Saved entries
--- START ---

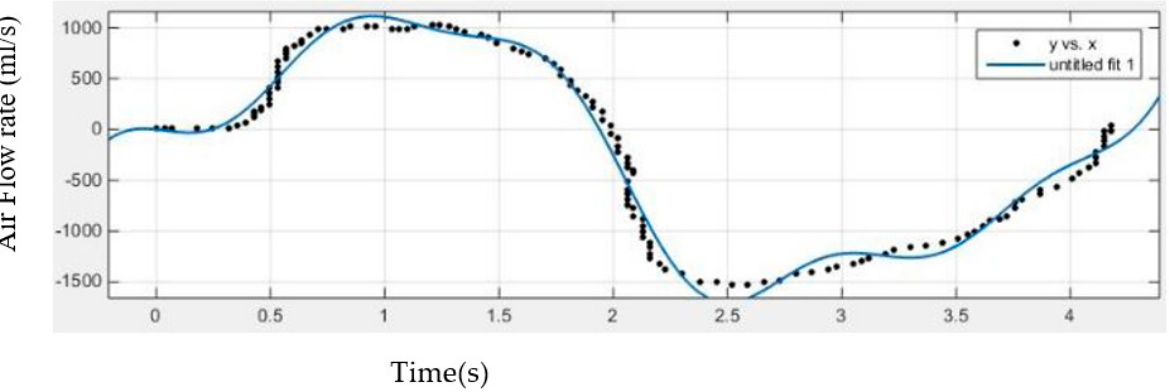
Figure 4. Inhalation and exhalation flow rate during smoking; [Pattern taken from British American Tobacco (www.bat.com (accessed on 24 June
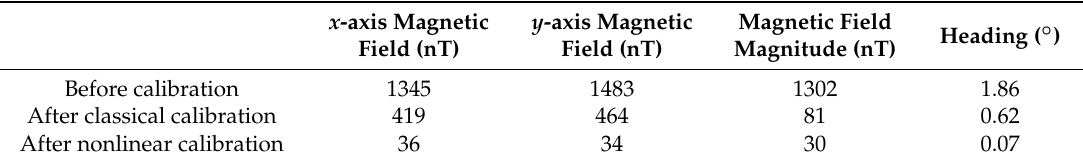
Table 1. The maximum error before and after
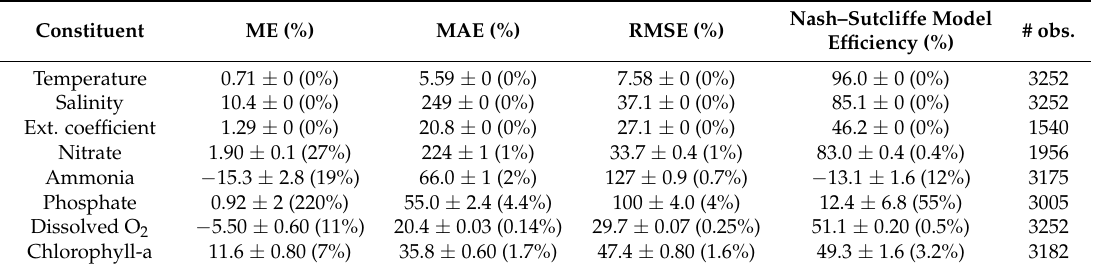
Table 4. Mean and standard deviation of calibration performance statistics across 27 runs.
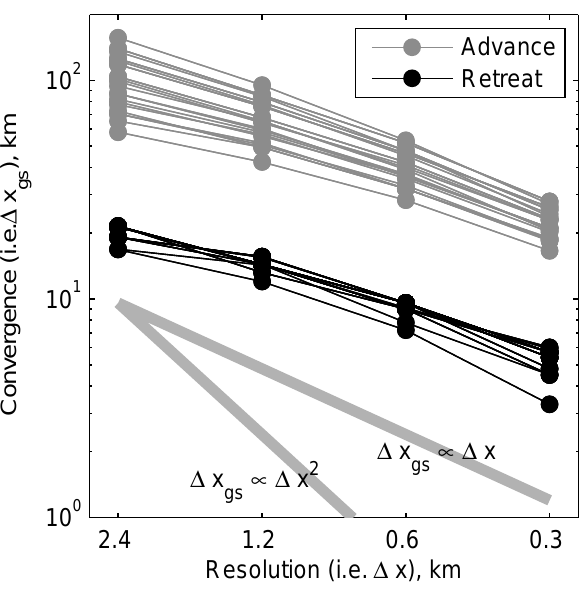
Fig. 8. Convergence of steady state grounding line position (de- scribed in Sect. 4.1). 1x gs is plotted against resolution for all GLPs (see Table 1). Example first order and second order convergence (grey bars) are shown for comparison.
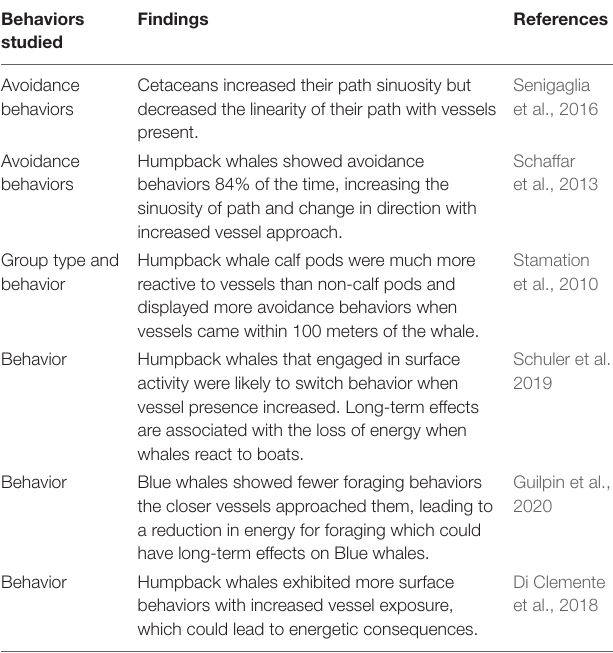
TABLE 2 | Categories of behaviors used in this study from prior studies on the impacts of whale watching on orcas and humpback whale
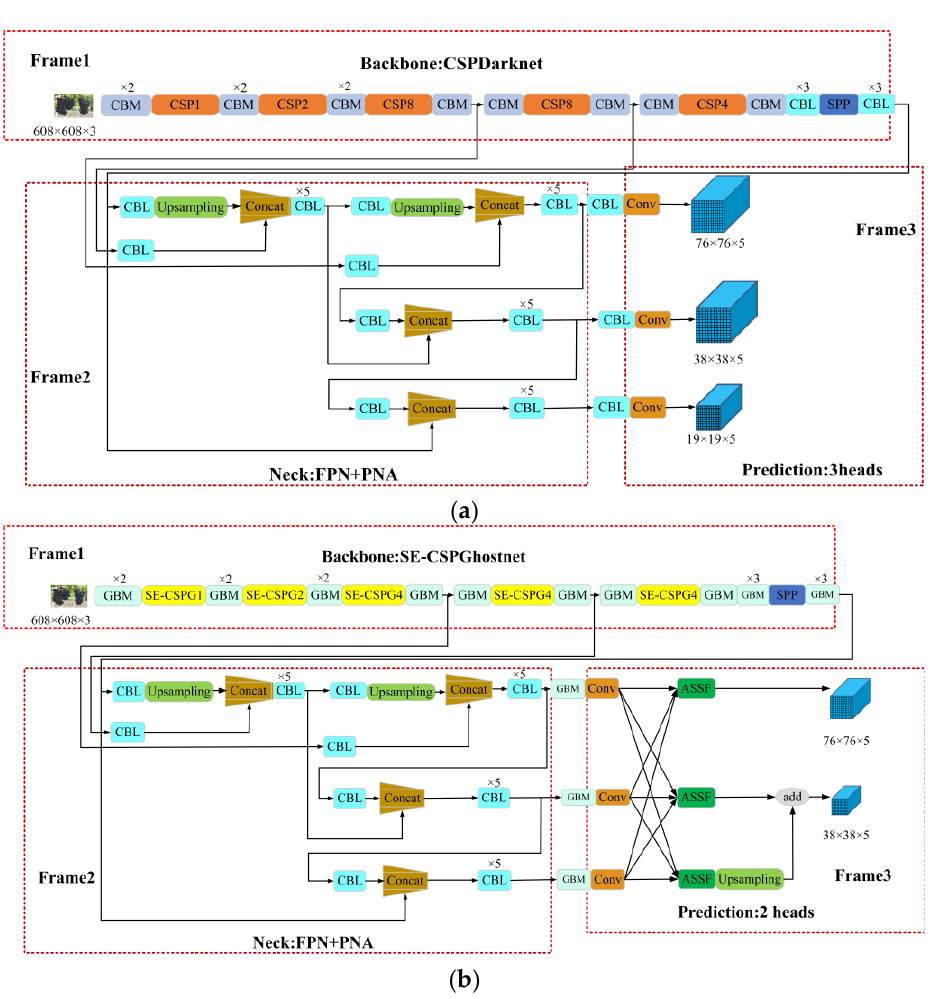
Figure 5. ( a ) YOLOV4 network model structure ( b ) GA-YOLO network model structure.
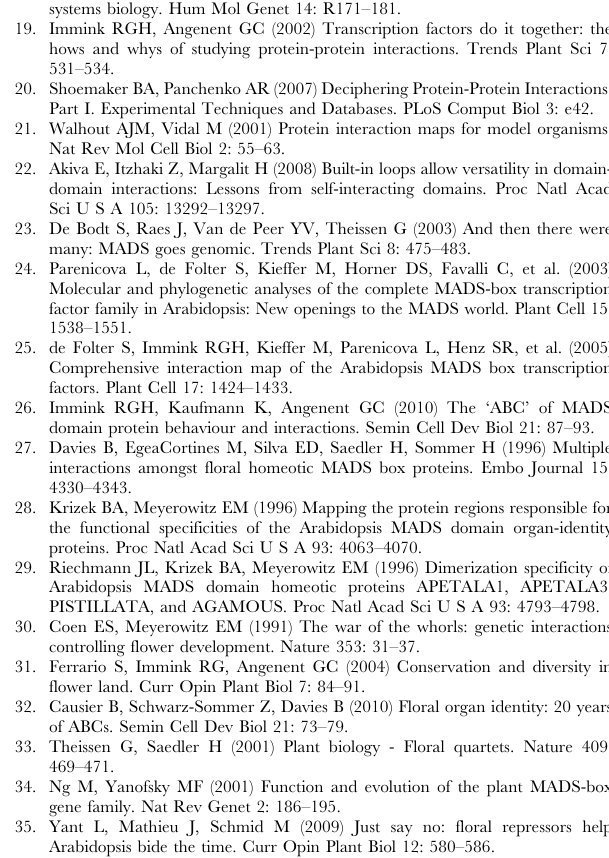
Table S2 Interaction data from additional species. Table S3 Prediction of large-scale MADS interaction data. Table S4 Interaction prediction for SEP-homologs.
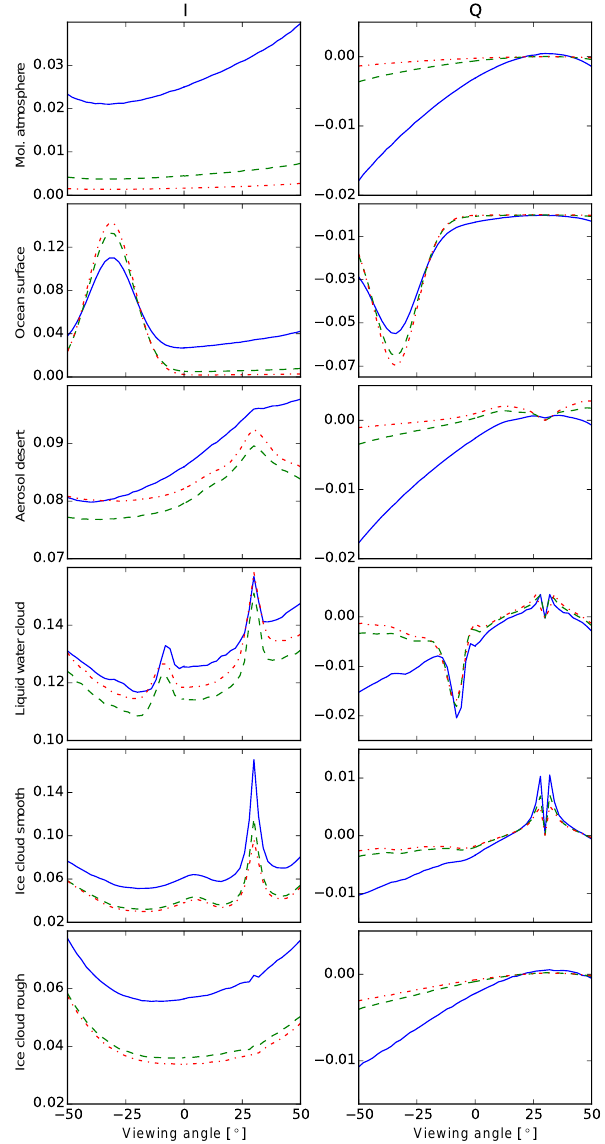
Figure 10. Stokes vector components I and Q at wavelengths of 443nm (blue solid lines), 670nm (green dashed lines), and 865nm (red dashed-dotted lines) for various atmospheric setups (see text for details). The radiances are calculated at the top of the atmo- sphere for viewing angles from − 50 to 50 ◦ , where 0 ◦ corresponds to the nadir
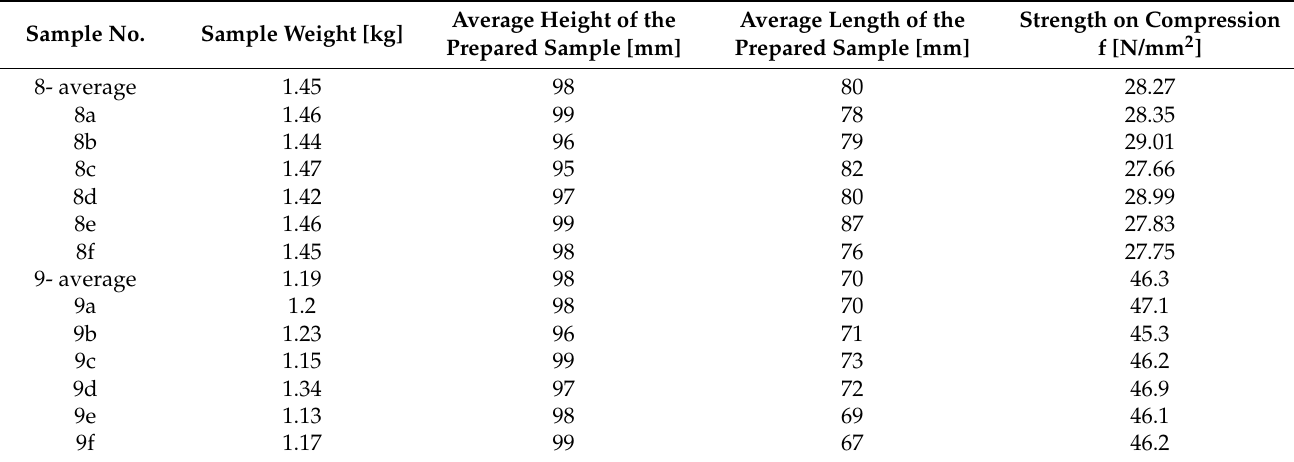
Figure 13. A view of statistics ( a ) samples 8a–f; ( b ) samples 9a–f. Table 3. Strength test results for sample no. 8,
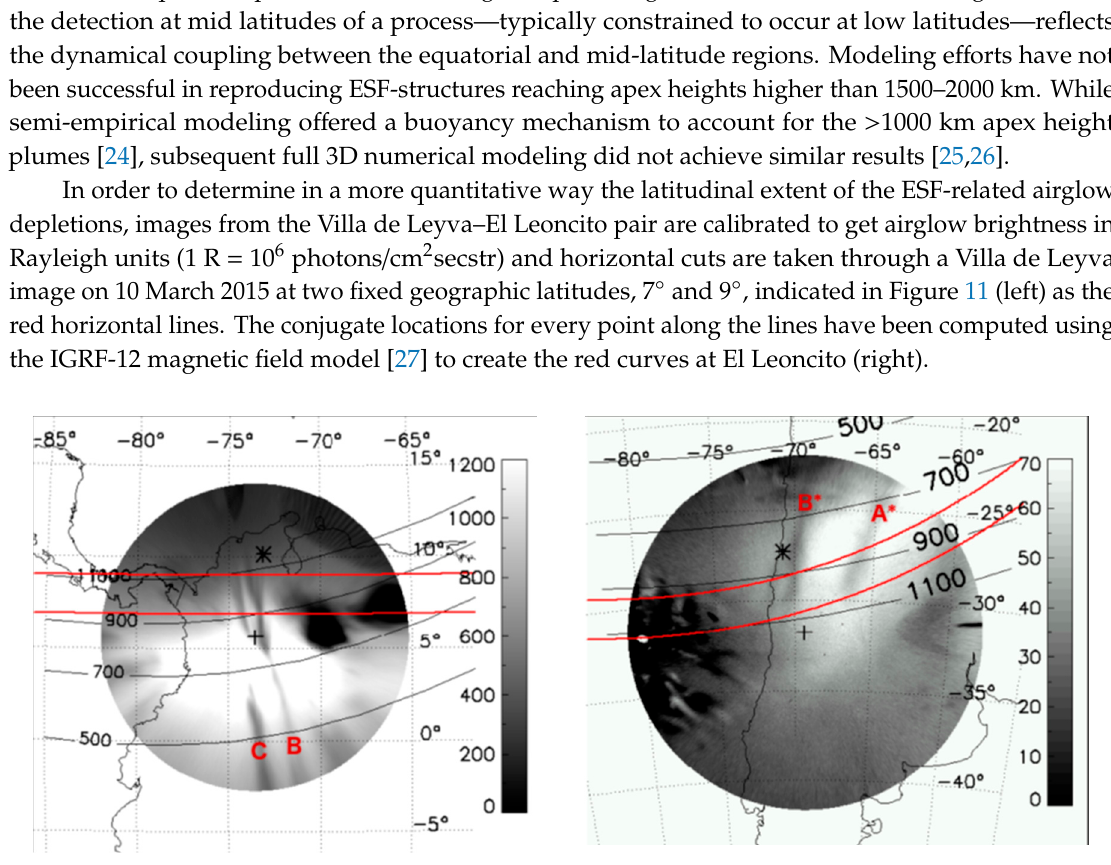
Figure 11. ( left ) A 630.0 nm image taken with the Villa de Leyva ASI at 04:13 UT on 29 November 2014. The red lines represent cuts through the image at a constant geographic latitude of 9° N and 7° N. The red letters mark the different depletions. The bright airglow between ~0 and 5° is the northern crest of the equatorial ionization anomaly; ( right ) simultaneous image from the El Leoncito ASI. The red curves are the conjugate locations of the cuts in the Villa de Leyva image. Solid black contours are lines of constant magnetic apex altitude in kilometers. The gray scale associated with each image shows the emission in Rayleighs. Depletions B and B * are conjugate structures.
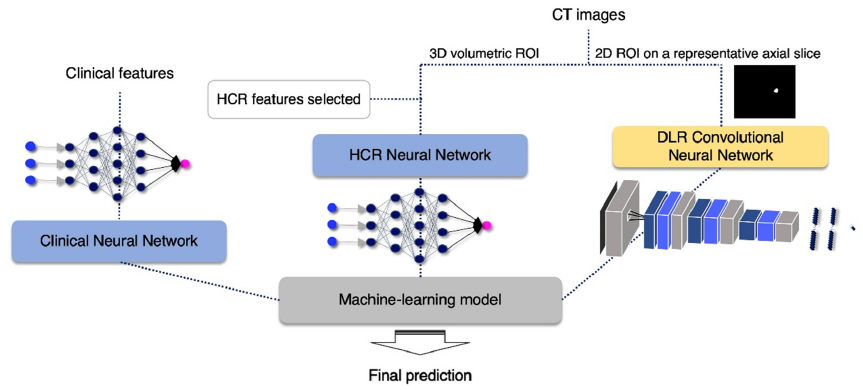
Figure 3. DLR convolutional neural network architecture . In the end, a machine learning-based analyzer was employed to combine the predic- tive outputs (cancer recurrence probability [0, 1]) of each neural network-based model to improve the accuracy of prior models (i.e., ensemble learning). The combined outputs went through a different machine learning-based ensemble analyzer for making the final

--- END ---

> **What you should do**:
Repeat, exactly and in full, each line from the start of the data to the line that contains "Table 4. Mean". Pictures do not go in.

> **Finished exercise**:
Figure 4. Inhalation and exhalation flow rate during smoking; [Pattern taken from British American Tobacco (www.bat.com (accessed on 24 June
Table 1. The maximum error before and after
Table 4. Mean and standard deviation of calibration performance statistics across 27 runs.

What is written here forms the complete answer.